The 363rd Rifle Division formed in August 1941, as a standard Red Army rifle division, in the Sverdlovsk Oblast. It may be considered a "sister" division to the 361st Rifle Division. After forming, it was assigned to the 30th Army, and played a role in the near-encirclement of the German 9th Army around Rzhev in the winter counteroffensive of 1941-42. In recognition of its tactical successes it was reorganized as the 22nd Guards Rifle Division in March 1942. A new 363rd was formed in November 1944, in the far east of the USSR. It saw very limited action during the Soviet invasion of Manchuria in August 1945, primarily in a pursuit and exploitation role.

==1st Formation==
The division began forming in August 1941 in the Urals Military District in the Sverdlovsk Oblast. Its basic order of battle was as follows:
- 1205th Rifle Regiment
- 1207th Rifle Regiment
- 1209th Rifle Regiment
- 926th Artillery Regiment
Col. Karp Sviridov was not assigned to command of the division until September 25, but he would continue in command through the existence of this formation. It spent about three months in the Urals forming and training.

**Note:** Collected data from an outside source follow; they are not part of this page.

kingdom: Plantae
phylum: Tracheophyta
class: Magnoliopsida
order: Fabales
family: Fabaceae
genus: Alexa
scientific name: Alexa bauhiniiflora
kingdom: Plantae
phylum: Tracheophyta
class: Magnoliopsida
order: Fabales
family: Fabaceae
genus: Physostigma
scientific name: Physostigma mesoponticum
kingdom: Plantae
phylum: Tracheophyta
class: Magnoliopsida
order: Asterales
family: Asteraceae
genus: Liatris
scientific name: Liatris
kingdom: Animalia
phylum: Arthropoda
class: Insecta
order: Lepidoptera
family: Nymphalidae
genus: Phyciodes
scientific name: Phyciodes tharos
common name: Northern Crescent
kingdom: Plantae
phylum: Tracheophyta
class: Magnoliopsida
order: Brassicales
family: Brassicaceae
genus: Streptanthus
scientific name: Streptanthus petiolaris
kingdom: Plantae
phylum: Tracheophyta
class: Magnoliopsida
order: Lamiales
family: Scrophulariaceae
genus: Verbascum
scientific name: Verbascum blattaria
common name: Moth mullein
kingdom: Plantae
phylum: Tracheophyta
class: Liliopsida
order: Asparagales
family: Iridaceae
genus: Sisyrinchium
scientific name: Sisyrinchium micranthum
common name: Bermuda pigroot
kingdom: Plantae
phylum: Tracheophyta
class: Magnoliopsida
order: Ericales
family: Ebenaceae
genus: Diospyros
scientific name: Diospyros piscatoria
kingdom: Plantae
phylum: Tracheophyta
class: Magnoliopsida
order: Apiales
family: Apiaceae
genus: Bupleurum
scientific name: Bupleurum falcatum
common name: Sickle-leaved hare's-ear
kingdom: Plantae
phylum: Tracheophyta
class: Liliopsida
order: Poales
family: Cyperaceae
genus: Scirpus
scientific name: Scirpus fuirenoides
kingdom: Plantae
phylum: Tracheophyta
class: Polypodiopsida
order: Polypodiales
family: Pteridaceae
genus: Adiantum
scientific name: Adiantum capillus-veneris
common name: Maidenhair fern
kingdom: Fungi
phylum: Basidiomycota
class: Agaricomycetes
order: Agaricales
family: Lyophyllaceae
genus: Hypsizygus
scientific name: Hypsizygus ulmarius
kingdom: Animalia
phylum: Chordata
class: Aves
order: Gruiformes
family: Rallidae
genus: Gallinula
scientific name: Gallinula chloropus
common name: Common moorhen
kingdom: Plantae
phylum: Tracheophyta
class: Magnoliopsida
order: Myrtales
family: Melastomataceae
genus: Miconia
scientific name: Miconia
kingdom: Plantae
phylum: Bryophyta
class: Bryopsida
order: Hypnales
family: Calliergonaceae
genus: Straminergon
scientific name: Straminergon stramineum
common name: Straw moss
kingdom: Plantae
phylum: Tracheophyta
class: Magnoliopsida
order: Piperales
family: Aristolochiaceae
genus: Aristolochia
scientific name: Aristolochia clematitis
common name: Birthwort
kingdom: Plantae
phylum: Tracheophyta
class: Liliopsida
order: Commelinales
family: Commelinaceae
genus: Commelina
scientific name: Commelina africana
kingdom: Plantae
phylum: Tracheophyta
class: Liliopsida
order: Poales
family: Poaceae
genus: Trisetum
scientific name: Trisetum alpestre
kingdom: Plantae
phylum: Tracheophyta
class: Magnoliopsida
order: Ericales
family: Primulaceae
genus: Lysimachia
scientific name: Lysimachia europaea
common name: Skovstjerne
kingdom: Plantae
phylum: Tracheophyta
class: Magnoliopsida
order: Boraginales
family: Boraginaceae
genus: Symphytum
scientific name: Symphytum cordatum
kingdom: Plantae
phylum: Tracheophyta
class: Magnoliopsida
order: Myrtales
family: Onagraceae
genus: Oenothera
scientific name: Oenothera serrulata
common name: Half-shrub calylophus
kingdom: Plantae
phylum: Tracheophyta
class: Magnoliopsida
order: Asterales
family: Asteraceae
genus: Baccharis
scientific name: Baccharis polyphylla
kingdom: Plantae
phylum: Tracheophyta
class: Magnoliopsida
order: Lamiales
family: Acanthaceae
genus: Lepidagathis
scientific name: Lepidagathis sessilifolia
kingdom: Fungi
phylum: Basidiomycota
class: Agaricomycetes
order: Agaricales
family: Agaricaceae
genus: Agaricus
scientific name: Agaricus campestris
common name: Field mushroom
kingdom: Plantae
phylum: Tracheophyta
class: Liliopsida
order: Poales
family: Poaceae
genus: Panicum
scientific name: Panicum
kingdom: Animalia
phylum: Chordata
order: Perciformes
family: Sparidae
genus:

In December the division was assigned to the 30th Army, in Kalinin Front. Beginning on January 8, 1942, this Army took part in the Sychevka-Vyasma Offensive Operation, which was planned "to encircle, and then capture or destroy the enemy's entire Mozhaisk - Gzhatsk - Vyasma grouping", that is, what later became known as the Rzhev salient. 30th Army operated mostly north and northwest of Rzhev itself, and the 363rd advanced over 30km in early January, driving the German forces out of several villages and small towns in the area. The division was recognized for its achievements in this counteroffensive on March 17 when it became the 22nd Guards Rifle Division, the same day that the 361st became the 21st Guards.

==2nd Formation==
It was not until November 25, 1944, that a new 363rd was formed, this time in the 35th Army of the Far Eastern Front. It was under the command of Col. Savva Dmitrievich Pechenenko until at least September 3, 1945. Its order of battle was as follows:
- 395th Rifle Regiment
- 404th Rifle Regiment
- 488th Rifle Regiment
- 501st Artillery Regiment
- 187th Antitank Battalion
- 468th SU Battalion (13 SU-76s)
- 50th Sapper Battalion
The division spent its entire career in 35th Army. It is shown in the order of battle for January 1, is not present on February 1, but reappears as of March 1, remaining there until August. When the Soviet invasion of Manchuria began that month, 35th Army was in the 1st Far Eastern Front, attacking the Hutou Fortified Region. The 363rd played little role in attacking the fortifications, and it mostly served as a mobile pursuit force aided by its battalion of SU-76s.

Along with the 35th Army headquarters, it was disbanded in late September 1945 in accordance with the order that established the Primorsky Military District.